EXERCISE MATERIALS -
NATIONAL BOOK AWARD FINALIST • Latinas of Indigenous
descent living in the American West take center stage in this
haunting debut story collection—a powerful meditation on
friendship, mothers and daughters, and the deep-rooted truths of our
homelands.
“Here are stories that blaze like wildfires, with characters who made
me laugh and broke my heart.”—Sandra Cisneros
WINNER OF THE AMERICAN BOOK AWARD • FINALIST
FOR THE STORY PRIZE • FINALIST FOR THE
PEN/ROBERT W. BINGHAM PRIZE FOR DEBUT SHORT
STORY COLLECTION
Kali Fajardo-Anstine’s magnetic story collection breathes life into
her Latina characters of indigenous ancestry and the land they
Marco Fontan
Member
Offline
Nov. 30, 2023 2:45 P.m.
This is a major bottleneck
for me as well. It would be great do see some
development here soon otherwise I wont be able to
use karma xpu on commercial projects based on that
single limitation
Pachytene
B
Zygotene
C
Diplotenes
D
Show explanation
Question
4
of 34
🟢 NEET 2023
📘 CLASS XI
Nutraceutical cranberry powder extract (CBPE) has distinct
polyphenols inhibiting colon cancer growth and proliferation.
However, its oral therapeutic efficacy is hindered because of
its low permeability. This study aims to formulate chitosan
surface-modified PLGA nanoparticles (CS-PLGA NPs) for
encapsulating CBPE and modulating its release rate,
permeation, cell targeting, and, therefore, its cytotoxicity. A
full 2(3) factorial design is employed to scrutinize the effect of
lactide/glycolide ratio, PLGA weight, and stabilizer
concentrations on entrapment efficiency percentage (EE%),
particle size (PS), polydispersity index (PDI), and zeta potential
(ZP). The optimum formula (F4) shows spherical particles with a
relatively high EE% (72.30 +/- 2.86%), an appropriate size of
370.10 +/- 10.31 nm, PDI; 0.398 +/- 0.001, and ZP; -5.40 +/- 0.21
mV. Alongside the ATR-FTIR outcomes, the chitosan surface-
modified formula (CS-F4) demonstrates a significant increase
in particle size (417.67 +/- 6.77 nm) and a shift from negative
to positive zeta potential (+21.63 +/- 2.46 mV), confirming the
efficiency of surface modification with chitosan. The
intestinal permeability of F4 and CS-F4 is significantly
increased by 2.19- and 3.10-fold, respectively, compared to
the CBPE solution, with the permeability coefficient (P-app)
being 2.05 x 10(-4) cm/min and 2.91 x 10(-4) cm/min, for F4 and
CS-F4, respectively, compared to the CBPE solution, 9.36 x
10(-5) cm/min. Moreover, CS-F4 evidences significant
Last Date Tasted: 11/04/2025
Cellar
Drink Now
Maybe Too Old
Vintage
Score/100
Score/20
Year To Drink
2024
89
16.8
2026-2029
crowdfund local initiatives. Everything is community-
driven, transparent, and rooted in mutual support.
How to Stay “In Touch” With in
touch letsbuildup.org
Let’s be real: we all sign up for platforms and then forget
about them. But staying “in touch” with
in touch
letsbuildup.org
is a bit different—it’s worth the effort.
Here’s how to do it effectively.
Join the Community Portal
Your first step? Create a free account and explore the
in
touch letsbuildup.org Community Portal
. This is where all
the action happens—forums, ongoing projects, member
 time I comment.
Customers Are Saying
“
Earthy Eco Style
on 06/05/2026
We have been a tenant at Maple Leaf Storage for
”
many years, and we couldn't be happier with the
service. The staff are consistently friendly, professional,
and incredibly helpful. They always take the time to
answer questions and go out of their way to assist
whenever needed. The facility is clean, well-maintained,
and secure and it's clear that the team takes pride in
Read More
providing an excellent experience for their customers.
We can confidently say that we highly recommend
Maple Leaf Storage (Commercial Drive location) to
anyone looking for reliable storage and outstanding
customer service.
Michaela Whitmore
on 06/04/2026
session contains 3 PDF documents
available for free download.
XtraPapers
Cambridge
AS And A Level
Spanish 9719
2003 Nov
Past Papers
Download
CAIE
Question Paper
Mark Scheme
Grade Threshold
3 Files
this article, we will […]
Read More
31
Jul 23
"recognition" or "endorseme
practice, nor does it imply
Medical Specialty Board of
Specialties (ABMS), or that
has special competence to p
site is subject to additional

TASK STATEMENT -
From the beginning of the listing above down to the line with "This is a major bottleneck", every line should be restated exactly.

WRITTEN SOLUTION -
NATIONAL BOOK AWARD FINALIST • Latinas of Indigenous
descent living in the American West take center stage in this
haunting debut story collection—a powerful meditation on
friendship, mothers and daughters, and the deep-rooted truths of our
homelands.
“Here are stories that blaze like wildfires, with characters who made
me laugh and broke my heart.”—Sandra Cisneros
WINNER OF THE AMERICAN BOOK AWARD • FINALIST
FOR THE STORY PRIZE • FINALIST FOR THE
PEN/ROBERT W. BINGHAM PRIZE FOR DEBUT SHORT
STORY COLLECTION
Kali Fajardo-Anstine’s magnetic story collection breathes life into
her Latina characters of indigenous ancestry and the land they
Marco Fontan
Member
Offline
Nov. 30, 2023 2:45 P.m.
This is a major bottleneck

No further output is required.